Written exercise A –
Echo the passage on liquidity and funding sources from "The Company's principal" up to and including "provided by operations.".

--- START OF Passage shown ---

The Company expects to meet its short-term liquidity requirements generally
through its working capital, its Credit Facility (as defined below) and cash
generated by operations. The Company believes that its cash generated by
operations will be adequate to meet operating requirements and to make
distributions in accordance with REIT requirements in both the short and the
long-term. In addition to cash generated by operations, the Credit Facility
provides for working capital advances. However, there can be no assurance that
the Company's results of operations will not fluctuate in the future and at
times affect (i) its ability to meet its operating requirements and (ii) the
amount of its distributions.
The Company's principal sources of funding for acquisitions, development,
expansion and renovation of properties and stock repurchases include the
22
<PAGE>
unsecured Credit Facility, permanent secured debt financing, public unsecured
debt financing, public and private equity and debt issuances, the issuance of
partnership units in the Operating Partnership, proceeds from property sales and
cash flow provided by operations.
Mortgage Loans Receivable
Mortgage loans receivable decreased from $37,582,000 at December 31, 1999, to
$37,401,000 at March 31, 2000. This decrease was due to the payoff of a
$1,141,000 loan made by the Company to the buyer of one of the hotel properties,
offset by accrued interest on a loan made by the Company under a development
alliance.

--- END OF Passage shown ---
--- START OF Data listing ---

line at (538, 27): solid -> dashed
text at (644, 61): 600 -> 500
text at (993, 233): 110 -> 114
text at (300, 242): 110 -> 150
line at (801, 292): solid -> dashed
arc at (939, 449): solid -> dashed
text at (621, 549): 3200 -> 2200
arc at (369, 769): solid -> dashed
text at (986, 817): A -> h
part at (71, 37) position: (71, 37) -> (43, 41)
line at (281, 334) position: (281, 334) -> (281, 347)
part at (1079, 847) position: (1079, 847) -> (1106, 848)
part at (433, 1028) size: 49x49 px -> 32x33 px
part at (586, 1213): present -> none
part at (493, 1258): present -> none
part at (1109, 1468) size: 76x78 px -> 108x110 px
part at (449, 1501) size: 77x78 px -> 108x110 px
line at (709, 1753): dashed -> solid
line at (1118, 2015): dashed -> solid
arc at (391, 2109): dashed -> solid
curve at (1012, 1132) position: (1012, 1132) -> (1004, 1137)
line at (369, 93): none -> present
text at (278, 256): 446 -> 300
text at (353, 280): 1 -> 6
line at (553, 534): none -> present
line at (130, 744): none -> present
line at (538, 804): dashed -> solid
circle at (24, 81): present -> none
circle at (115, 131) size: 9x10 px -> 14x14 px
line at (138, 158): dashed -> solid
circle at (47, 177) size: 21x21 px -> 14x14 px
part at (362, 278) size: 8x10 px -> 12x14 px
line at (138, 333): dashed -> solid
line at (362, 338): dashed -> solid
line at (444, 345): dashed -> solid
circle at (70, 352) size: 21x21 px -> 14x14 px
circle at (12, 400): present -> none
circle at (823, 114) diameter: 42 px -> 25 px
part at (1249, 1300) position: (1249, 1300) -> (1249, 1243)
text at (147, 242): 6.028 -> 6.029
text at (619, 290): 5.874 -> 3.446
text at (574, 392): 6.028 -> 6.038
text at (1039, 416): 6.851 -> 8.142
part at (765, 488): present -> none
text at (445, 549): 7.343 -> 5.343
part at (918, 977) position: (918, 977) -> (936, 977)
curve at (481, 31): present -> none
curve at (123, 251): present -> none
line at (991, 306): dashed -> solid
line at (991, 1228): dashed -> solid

--- END OF Data listing ---

Written exercise B –
Render the records as a numbered list, from their first line up to and including the line with "part at (71, 37)", leaving out any blank lines.

Result A –
The Company's principal sources of funding for acquisitions, development,
expansion and renovation of properties and stock repurchases include the
22
<PAGE>
unsecured Credit Facility, permanent secured debt financing, public unsecured
debt financing, public and private equity and debt issuances, the issuance of
partnership units in the Operating Partnership, proceeds from property sales and
cash flow provided by operations.

Result B –
1. line at (538, 27): solid -> dashed
2. text at (644, 61): 600 -> 500
3. text at (993, 233): 110 -> 114
4. text at (300, 242): 110 -> 150
5. line at (801, 292): solid -> dashed
6. arc at (939, 449): solid -> dashed
7. text at (621, 549): 3200 -> 2200
8. arc at (369, 769): solid -> dashed
9. text at (986, 817): A -> h
10. part at (71, 37) position: (71, 37) -> (43, 41)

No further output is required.